AI / Data / IoT angle
This project is especially relevant as an IoT and edge AI case study because it creates a practical bridge between connected infrastructure and AI-ready data workflows:
- The vehicle generates structured operational payloads from real runs rather than synthetic-only traces.
- Image and sensor streams are well suited for dataset capture, annotation, and perception-model evaluation.
- The inference layer already supports local and cloud execution patterns, which is useful for comparing latency, reliability, and deployment tradeoffs.

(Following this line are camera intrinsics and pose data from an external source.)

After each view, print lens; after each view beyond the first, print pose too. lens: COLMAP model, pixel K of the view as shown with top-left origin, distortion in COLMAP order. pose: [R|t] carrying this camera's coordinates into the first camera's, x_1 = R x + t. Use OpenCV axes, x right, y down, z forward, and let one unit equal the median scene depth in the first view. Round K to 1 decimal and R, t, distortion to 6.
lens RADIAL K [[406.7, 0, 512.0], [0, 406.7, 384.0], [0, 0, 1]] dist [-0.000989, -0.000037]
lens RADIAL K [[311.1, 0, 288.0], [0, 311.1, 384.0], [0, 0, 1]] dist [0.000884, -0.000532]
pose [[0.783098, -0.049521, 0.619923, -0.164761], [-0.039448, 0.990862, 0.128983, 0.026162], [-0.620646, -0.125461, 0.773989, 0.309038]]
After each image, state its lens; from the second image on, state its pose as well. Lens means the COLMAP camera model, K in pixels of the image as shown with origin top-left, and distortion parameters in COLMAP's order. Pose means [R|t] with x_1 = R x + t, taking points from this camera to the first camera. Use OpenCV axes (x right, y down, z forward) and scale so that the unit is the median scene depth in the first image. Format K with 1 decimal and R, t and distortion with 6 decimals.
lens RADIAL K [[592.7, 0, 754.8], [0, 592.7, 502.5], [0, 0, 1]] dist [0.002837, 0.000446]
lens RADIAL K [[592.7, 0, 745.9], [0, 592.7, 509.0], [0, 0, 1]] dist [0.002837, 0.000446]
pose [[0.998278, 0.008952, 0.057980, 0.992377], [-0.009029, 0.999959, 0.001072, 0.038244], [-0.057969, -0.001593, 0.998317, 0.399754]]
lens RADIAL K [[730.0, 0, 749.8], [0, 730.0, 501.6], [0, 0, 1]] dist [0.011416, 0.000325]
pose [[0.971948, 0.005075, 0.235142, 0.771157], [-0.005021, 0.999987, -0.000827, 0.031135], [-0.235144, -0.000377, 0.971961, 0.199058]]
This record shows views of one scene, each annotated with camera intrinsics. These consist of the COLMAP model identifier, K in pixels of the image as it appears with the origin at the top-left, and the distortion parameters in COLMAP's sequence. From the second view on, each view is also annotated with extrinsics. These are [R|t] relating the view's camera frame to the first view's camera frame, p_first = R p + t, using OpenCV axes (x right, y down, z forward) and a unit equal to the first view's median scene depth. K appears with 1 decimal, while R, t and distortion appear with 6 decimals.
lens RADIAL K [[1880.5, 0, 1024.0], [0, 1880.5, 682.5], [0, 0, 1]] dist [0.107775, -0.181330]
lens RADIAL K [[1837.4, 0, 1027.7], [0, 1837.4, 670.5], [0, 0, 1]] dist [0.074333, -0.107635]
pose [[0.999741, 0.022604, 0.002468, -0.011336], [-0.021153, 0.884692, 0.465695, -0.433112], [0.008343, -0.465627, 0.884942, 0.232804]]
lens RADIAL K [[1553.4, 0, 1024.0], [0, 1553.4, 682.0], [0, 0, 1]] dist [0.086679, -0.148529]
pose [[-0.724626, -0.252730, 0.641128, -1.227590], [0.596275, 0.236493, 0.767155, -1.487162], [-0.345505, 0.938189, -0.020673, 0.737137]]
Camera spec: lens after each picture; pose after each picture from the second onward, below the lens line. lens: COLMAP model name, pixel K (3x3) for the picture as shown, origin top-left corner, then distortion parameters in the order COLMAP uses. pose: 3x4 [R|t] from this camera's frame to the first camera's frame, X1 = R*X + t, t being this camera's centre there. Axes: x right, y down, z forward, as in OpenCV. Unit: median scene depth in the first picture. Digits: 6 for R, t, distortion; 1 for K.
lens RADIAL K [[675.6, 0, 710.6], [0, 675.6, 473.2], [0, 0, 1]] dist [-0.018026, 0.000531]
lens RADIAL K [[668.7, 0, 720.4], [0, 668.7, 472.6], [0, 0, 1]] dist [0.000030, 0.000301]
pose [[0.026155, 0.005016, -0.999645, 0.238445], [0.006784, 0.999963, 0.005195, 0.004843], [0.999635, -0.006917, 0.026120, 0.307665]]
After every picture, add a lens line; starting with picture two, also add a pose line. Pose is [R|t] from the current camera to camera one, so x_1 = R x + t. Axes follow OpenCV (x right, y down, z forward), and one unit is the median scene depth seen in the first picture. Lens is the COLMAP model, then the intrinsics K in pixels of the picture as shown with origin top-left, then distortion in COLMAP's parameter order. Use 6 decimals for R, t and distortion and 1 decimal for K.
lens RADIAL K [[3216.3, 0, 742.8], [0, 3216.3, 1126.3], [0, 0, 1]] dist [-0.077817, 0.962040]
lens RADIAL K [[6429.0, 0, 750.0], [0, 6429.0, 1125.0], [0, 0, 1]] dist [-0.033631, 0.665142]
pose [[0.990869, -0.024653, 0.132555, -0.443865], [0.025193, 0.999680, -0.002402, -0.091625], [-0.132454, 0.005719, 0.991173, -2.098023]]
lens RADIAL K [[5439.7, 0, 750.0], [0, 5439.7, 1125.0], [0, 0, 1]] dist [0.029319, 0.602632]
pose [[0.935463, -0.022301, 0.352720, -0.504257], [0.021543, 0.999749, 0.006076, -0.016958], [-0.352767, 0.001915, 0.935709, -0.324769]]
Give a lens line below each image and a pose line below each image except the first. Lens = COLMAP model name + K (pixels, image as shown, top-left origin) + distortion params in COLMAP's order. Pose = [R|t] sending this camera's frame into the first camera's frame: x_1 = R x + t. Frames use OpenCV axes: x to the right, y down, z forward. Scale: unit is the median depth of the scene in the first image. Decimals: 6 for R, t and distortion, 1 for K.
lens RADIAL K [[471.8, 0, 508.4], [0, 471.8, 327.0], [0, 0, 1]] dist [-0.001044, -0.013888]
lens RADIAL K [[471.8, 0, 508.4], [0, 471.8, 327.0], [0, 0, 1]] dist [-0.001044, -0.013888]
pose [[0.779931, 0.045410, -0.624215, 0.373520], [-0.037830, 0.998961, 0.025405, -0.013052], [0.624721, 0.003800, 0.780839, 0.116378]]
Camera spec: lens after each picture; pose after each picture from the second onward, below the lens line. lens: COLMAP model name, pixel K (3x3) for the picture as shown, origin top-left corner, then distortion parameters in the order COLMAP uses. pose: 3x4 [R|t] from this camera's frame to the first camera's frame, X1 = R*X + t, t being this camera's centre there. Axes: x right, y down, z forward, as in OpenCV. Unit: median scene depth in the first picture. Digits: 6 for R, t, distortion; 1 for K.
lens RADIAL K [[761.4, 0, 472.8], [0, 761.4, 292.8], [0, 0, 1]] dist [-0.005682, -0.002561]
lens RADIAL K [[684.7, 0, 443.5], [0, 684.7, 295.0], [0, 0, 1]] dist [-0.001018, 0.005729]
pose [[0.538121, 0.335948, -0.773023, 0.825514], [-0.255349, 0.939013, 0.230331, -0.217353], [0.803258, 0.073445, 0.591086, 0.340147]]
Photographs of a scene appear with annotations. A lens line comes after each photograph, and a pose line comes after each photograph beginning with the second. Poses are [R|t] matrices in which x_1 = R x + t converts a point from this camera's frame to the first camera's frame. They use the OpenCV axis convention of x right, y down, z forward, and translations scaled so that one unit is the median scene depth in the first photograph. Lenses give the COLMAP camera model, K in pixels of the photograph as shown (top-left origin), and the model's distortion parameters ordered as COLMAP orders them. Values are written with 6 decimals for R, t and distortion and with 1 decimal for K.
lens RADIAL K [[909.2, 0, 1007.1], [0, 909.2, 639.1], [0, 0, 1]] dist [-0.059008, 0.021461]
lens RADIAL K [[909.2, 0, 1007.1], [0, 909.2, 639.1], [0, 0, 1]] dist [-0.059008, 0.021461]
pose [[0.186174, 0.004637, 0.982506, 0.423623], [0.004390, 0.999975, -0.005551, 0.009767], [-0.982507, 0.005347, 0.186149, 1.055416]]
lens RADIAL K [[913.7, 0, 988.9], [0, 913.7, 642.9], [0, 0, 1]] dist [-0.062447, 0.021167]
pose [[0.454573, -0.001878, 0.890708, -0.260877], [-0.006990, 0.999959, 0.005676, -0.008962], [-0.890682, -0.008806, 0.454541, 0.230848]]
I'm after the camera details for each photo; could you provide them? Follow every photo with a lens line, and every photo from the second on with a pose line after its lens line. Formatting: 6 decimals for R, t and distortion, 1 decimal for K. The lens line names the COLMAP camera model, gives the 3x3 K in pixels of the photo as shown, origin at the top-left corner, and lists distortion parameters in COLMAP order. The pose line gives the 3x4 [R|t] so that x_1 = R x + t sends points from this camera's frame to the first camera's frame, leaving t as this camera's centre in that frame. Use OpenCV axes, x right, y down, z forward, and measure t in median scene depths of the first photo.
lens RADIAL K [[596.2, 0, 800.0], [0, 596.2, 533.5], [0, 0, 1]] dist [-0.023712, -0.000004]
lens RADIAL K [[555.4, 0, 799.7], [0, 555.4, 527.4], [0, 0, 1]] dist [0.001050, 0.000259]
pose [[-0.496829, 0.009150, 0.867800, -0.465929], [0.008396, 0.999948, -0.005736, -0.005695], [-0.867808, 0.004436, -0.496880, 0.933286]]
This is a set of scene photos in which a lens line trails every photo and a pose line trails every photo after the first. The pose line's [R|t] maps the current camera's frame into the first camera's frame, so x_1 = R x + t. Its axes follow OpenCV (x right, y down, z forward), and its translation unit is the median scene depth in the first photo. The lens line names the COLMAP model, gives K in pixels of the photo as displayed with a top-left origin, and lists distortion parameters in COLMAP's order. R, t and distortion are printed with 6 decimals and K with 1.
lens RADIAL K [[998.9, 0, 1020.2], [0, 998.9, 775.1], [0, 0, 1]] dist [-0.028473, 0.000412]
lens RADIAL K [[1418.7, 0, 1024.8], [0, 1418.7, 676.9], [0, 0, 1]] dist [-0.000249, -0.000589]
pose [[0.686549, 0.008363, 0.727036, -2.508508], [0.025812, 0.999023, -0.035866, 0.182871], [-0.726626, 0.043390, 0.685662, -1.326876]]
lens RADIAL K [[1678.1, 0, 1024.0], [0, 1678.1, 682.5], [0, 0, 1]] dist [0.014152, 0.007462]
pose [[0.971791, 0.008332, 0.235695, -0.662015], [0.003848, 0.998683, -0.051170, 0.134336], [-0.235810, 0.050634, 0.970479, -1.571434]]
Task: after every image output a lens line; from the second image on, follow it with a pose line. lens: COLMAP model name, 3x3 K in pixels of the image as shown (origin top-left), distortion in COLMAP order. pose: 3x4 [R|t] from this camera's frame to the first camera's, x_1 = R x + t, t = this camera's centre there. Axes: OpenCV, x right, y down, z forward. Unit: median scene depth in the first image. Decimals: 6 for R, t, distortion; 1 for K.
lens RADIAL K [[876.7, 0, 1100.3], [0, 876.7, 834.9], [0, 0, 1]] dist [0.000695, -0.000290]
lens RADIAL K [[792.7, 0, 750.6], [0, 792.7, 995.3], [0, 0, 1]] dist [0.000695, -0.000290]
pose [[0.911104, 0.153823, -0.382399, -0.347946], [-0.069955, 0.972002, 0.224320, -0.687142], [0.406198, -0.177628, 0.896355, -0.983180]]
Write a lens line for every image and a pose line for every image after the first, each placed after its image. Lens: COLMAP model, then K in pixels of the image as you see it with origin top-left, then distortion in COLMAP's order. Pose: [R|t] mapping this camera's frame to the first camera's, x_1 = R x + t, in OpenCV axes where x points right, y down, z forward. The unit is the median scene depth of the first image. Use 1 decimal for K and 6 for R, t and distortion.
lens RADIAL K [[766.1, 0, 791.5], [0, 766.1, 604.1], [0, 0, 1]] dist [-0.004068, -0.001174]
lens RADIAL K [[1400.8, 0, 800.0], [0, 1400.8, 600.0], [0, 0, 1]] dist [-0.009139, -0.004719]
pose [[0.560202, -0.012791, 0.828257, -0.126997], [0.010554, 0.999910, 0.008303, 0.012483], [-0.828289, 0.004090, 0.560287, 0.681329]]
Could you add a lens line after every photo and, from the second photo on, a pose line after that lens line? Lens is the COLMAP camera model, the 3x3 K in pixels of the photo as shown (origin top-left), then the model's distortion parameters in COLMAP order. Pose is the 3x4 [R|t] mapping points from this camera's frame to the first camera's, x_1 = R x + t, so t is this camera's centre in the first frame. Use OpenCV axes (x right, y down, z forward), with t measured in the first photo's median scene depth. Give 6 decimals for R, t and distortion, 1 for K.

- The system is a natural base for future multimodal AI experimentation, including richer perception pipelines and language-assisted control tooling, without claiming that such autonomy stack is already complete.
- In portfolio terms, it demonstrates how IoT infrastructure, perception runtime design, and data-centric AI thinking can be integrated into one operational lab.
Engineering challenges
- Maintaining reliable LTE connectivity while also validating application-layer control behavior.
- Coordinating four machines with different responsibilities and keeping the runtime operationally understandable.
- Preserving a working EPC-centric control path while preparing Jetson offload as the next phase.
- Handling real networking constraints and troubleshooting them in the correct order instead of mixing radio, control, and inference changes at once.
- Building perception workflows that are useful for future labeling and evaluation without overstating current platform maturity.
Why it matters
The strongest signal from this project is operational realism. It is real hardware, real networking, real control traffic, and real deployment sequencing. That makes it a credible engineering case study in connected systems rather than a slide-deck concept.
At the same time, the platform is data-centric in the right way. It is well suited for capturing and structuring data from real vehicle runs, generating annotated outputs, supporting human-in-the-loop review, and preparing future fine-tuning or evaluation workflows for perception and language-assisted control systems.
Current maturity
Validated lab prototype and demo system. Not a production autonomy platform, not a commercial SaaS product, and not presented here as a finished edge AI deployment.